GIVEN DATA START
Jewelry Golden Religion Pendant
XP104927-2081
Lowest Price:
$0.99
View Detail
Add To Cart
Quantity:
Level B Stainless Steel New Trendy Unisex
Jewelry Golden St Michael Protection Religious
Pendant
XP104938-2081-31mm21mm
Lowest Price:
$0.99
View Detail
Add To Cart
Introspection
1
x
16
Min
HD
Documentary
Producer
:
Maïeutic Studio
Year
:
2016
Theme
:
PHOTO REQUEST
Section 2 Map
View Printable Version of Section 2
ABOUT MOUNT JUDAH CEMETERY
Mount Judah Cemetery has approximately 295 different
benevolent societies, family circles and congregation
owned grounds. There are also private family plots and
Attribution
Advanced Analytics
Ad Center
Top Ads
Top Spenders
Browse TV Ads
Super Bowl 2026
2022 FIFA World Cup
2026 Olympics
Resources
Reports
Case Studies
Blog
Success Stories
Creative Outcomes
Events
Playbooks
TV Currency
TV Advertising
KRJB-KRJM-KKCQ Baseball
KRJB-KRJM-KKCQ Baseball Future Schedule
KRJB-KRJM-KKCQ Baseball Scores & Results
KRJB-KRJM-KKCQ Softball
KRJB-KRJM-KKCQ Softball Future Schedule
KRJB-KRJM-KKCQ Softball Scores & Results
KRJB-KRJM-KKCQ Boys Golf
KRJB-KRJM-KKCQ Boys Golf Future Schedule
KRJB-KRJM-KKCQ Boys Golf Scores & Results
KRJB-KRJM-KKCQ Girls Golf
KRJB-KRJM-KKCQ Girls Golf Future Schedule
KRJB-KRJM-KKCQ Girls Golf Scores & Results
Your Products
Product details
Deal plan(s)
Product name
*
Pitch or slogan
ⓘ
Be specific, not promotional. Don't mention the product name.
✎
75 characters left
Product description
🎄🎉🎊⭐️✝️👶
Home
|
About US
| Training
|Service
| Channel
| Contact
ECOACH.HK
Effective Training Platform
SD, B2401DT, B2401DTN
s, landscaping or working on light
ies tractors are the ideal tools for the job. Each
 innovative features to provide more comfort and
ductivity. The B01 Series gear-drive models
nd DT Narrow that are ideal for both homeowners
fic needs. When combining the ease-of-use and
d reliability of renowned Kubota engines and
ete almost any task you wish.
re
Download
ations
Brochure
GIVEN DATA END
TRY IT → Retype the records above in full, exactly as they appear.

RESULT →
Jewelry Golden Religion Pendant
XP104927-2081
Lowest Price:
$0.99
View Detail
Add To Cart
Quantity:
Level B Stainless Steel New Trendy Unisex
Jewelry Golden St Michael Protection Religious
Pendant
XP104938-2081-31mm21mm
Lowest Price:
$0.99
View Detail
Add To Cart
Introspection
1
x
16
Min
HD
Documentary
Producer
:
Maïeutic Studio
Year
:
2016
Theme
:
PHOTO REQUEST
Section 2 Map
View Printable Version of Section 2
ABOUT MOUNT JUDAH CEMETERY
Mount Judah Cemetery has approximately 295 different
benevolent societies, family circles and congregation
owned grounds. There are also private family plots and
Attribution
Advanced Analytics
Ad Center
Top Ads
Top Spenders
Browse TV Ads
Super Bowl 2026
2022 FIFA World Cup
2026 Olympics
Resources
Reports
Case Studies
Blog
Success Stories
Creative Outcomes
Events
Playbooks
TV Currency
TV Advertising
KRJB-KRJM-KKCQ Baseball
KRJB-KRJM-KKCQ Baseball Future Schedule
KRJB-KRJM-KKCQ Baseball Scores & Results
KRJB-KRJM-KKCQ Softball
KRJB-KRJM-KKCQ Softball Future Schedule
KRJB-KRJM-KKCQ Softball Scores & Results
KRJB-KRJM-KKCQ Boys Golf
KRJB-KRJM-KKCQ Boys Golf Future Schedule
KRJB-KRJM-KKCQ Boys Golf Scores & Results
KRJB-KRJM-KKCQ Girls Golf
KRJB-KRJM-KKCQ Girls Golf Future Schedule
KRJB-KRJM-KKCQ Girls Golf Scores & Results
Your Products
Product details
Deal plan(s)
Product name
*
Pitch or slogan
ⓘ
Be specific, not promotional. Don't mention the product name.
✎
75 characters left
Product description
🎄🎉🎊⭐️✝️👶
Home
|
About US
| Training
|Service
| Channel
| Contact
ECOACH.HK
Effective Training Platform
SD, B2401DT, B2401DTN
s, landscaping or working on light
ies tractors are the ideal tools for the job. Each
 innovative features to provide more comfort and
ductivity. The B01 Series gear-drive models
nd DT Narrow that are ideal for both homeowners
fic needs. When combining the ease-of-use and
d reliability of renowned Kubota engines and
ete almost any task you wish.
re
Download
ations
Brochure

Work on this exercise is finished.